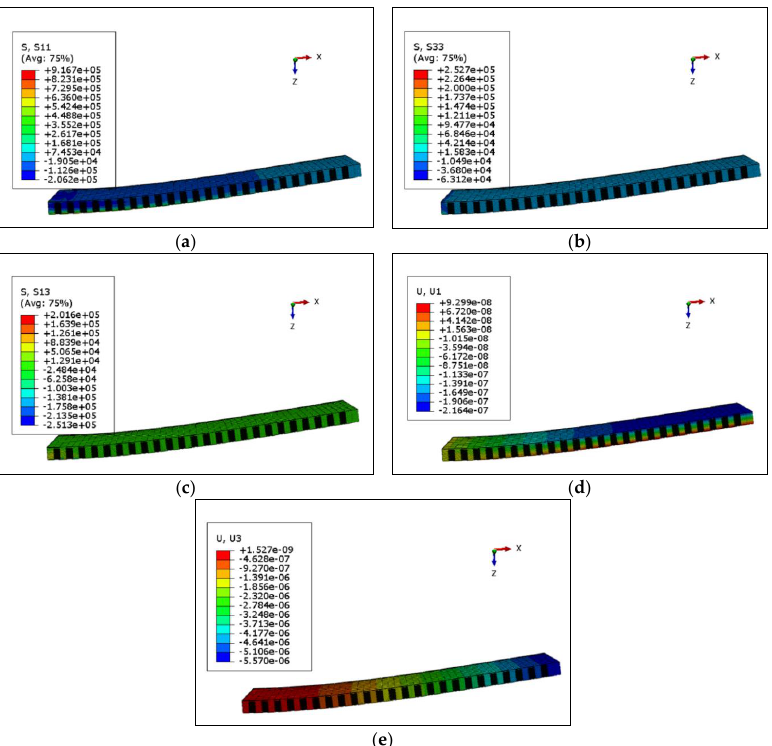
Figure 5. Cloud diagram of stress and displacement for the case α 1 = − 2, α 2 = − 3: ( a ) σ x ; ( b ) σ z ; ( c ) τ xz ; ( d ) u ; ( e ) w .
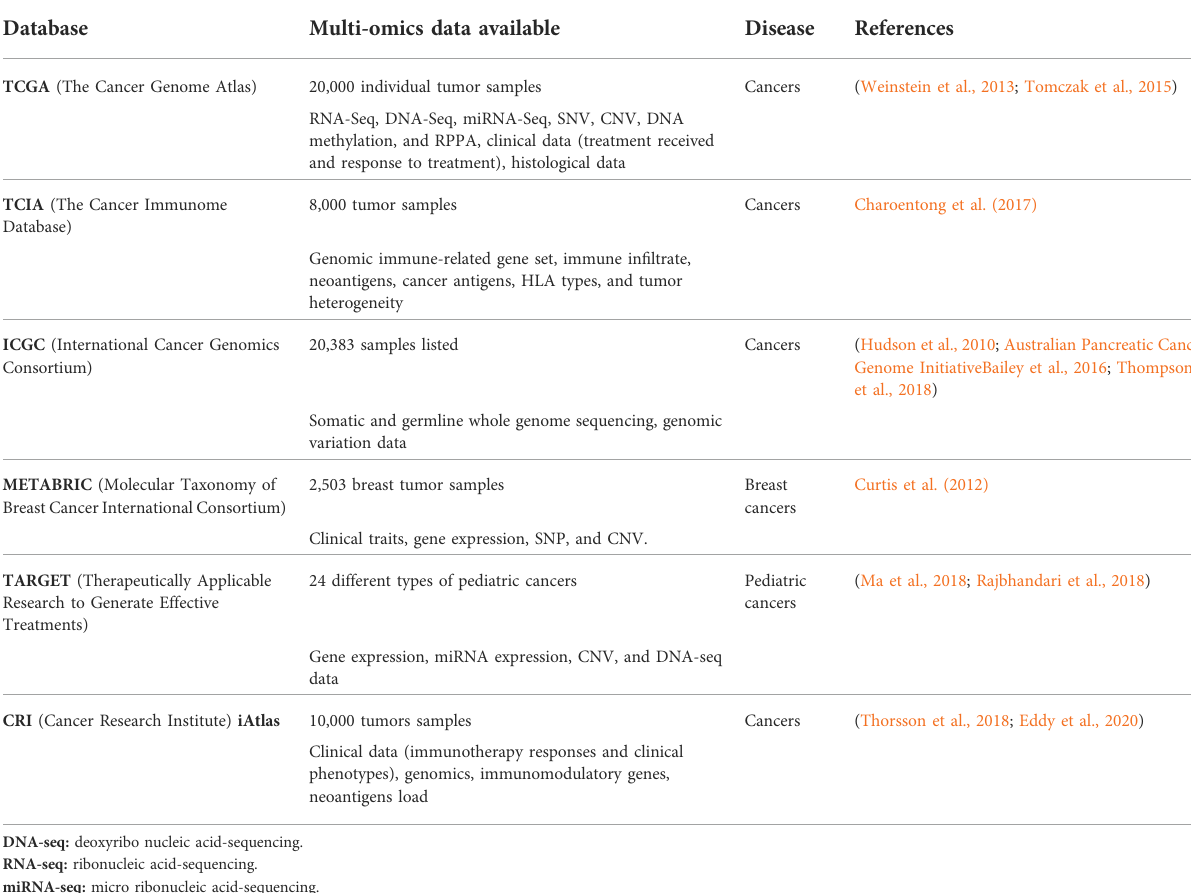
TABLE 2 Publicly available cancer databases with their main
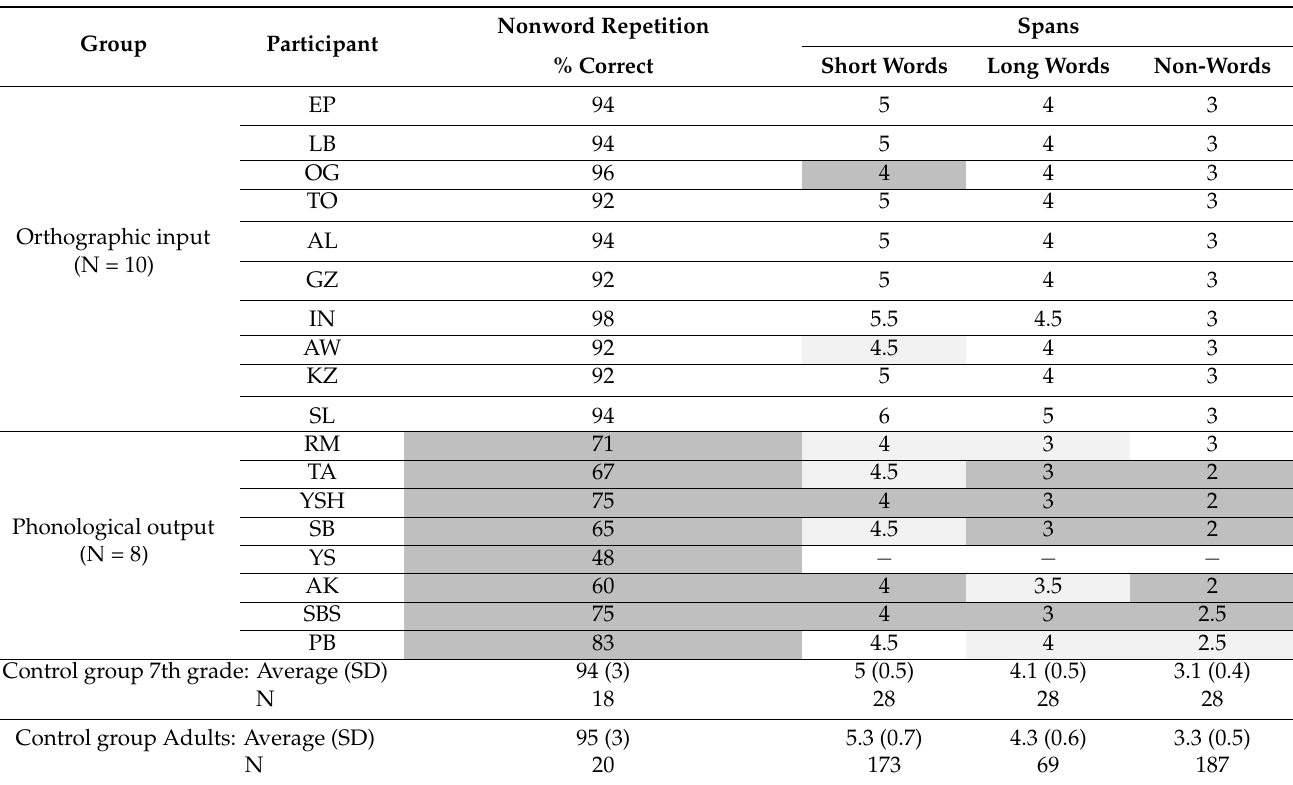
Table 2. Performance in the BLIP nonword repetition test (%correctly repeated) and in the FriGvi phonological working memory serial recall tests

_ _ _ _ _

Find the line with "TABLE 2 Publicly". Return it and each line after it through the end of the data, exactly, without pictures.

TABLE 2 Publicly available cancer databases with their main
Table 2. Performance in the BLIP nonword repetition test (%correctly repeated) and in the FriGvi phonological working memory serial recall tests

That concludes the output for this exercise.